Nick Reilly, founder and wealth advisor at One Day Advice, also says he has seen more interest in entrepreneurship recently. He believes it is partly due to many companies requiring workers to be in the office three or four days per week.
“People are definitely looking for more work/life balance,” Reilly said.
Healthcare & Other Insurance Needs
A top concern of those wanting to become their own boss is healthcare. They worry about costs and available options once they’re no longer covered by employer-sponsored plans.
Reilly noted there are federal or state health insurance marketplaces that offer health and dental insurance options for those not covered through an employer. However, he says individuals can also seek out group plans through affinity or alumni organizations offering discounted rates.
For individuals with higher-than-average health costs, Reilly suggested they may need to just purchase a higher-premium plan.
“If they are in a health situation where they have some previous conditions, or they are prone to health issues, part of the de-risking [strategy]may be you paying higher premiums, to reduce the potential out-of-pocket costs,” he explained.
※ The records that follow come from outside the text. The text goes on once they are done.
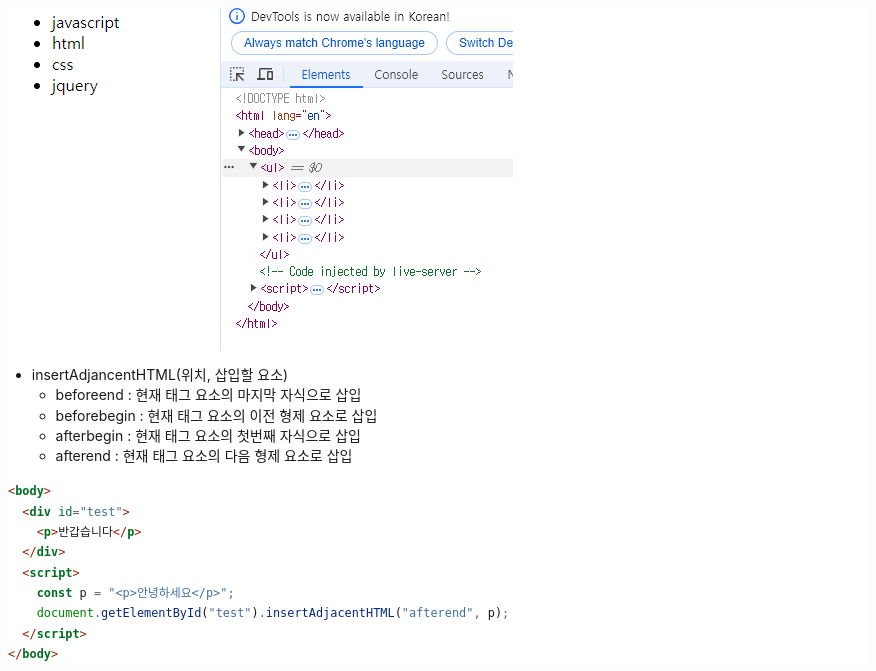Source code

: <img src="/assets/img/Coding/JavaScript/dom/image 7.png" align="center" alt="dom8">

- insertAdjancentHTML(위치, 삽입할 요소)
    - beforeend : 현재 태그 요소의 마지막 자식으로 삽입
    - beforebegin : 현재 태그 요소의 이전 형제 요소로 삽입
    - afterbegin : 현재 태그 요소의 첫번째 자식으로 삽입
    - afterend : 현재 태그 요소의 다음 형제 요소로 삽입

```html
<body>
  <div id="test">
    <p>반갑습니다</p>
  </div>
  <script>
    const p = "<p>안녕하세요</p>";
    document.getElementById("test").insertAdjacentHTML("afterend", p);
  </script>
</body>
```
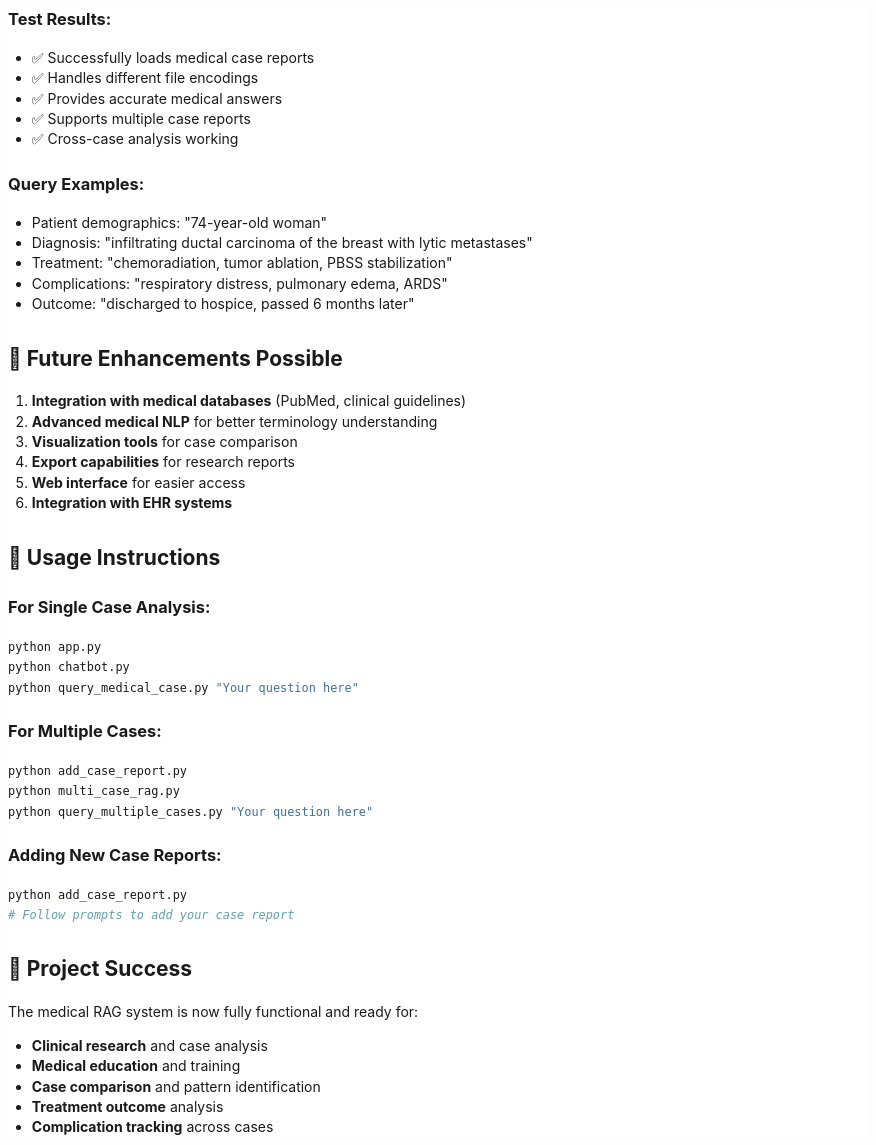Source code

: ### **Test Results:**
- ✅ Successfully loads medical case reports
- ✅ Handles different file encodings
- ✅ Provides accurate medical answers
- ✅ Supports multiple case reports
- ✅ Cross-case analysis working

### **Query Examples:**
- Patient demographics: "74-year-old woman"
- Diagnosis: "infiltrating ductal carcinoma of the breast with lytic metastases"
- Treatment: "chemoradiation, tumor ablation, PBSS stabilization"
- Complications: "respiratory distress, pulmonary edema, ARDS"
- Outcome: "discharged to hospice, passed 6 months later"

## 🚀 Future Enhancements Possible

1. **Integration with medical databases** (PubMed, clinical guidelines)
2. **Advanced medical NLP** for better terminology understanding
3. **Visualization tools** for case comparison
4. **Export capabilities** for research reports
5. **Web interface** for easier access
6. **Integration with EHR systems**

## 📝 Usage Instructions

### **For Single Case Analysis:**
```bash
python app.py
python chatbot.py
python query_medical_case.py "Your question here"
```

### **For Multiple Cases:**
```bash
python add_case_report.py
python multi_case_rag.py
python query_multiple_cases.py "Your question here"
```

### **Adding New Case Reports:**
```bash
python add_case_report.py
# Follow prompts to add your case report
```

## 🎉 Project Success

The medical RAG system is now fully functional and ready for:
- **Clinical research** and case analysis
- **Medical education** and training
- **Case comparison** and pattern identification
- **Treatment outcome** analysis
- **Complication tracking** across cases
In 2023, the average benchmark premium for an individual covered through the government’s health insurance marketplace was $456 per month, according to data from the Kaiser Family Foundation. That figure is expected to increase to $477 per month in 2024, or $5,724 annually.
In comparison, in 2023, a single person with employer-sponsored health coverage had to pay an average contribution of $117 per month (or $1,401 annually) toward their health insurance premiums, KFF data shows.
Before starting a business, Reilly’s biggest recommendation to individuals is that they de-risk their own investment portfolio.
“They have to accommodate for taking on more risk in their own business. That way they have more funds available, and have more security going into that business venture,” he said.
His second recommendation would be to have enough emergency funds, or liquid assets, that they can still “qualify for a better line of credit [loan]or interest rate.”
“Those kinds of opportunities will be harder once they’ve left that W-2 job,” Reilly added.
When weighing healthcare options, Venustus said that individuals should consider speaking with an insurance broker, rather than an insurance agent. The broker likely will have access to multiple insurance companies and their offerings.
“As a business owner, something they may need to look at is whether they need to have any type of liability insurance for their home, office, or vehicle, that wouldn’t extend from their typical renter’s, auto, or home insurance,” she added. This would be in cases where they work from a home-based office or maybe use their car for work purposes, such as transporting their goods or making deliveries, Venustus explained.
Prospective business owners should also know whether their industry requires them to have certain professional liability insurance in order to practice.
Regarding insurance, Venustus said that individuals “need to understand what is personal and what’s business. If there is an accident, and someone is injured or there are damages, is that covered?”
Planning for Retirement
Regarding a plan for retirement, she recommends that business owners “pay themselves what they are worth.” Then they aren’t too heavily reliant on selling their business at a certain price, if that is part of their exit package.
By paying themselves an adequate salary, they are ensuring their retirement plan “isn’t just selling the business, and expecting someone is going to pay a giant [lump sum],” Venustus explained. “This is so you’re not left with an unreasonable price tag at selling.”
For business owners with partners, they might also consider a life insurance policy. That could help the remaining owners to buy the decedent’s stake in the company.
“That’s so they can buy that ownership stake from your estate,” she said.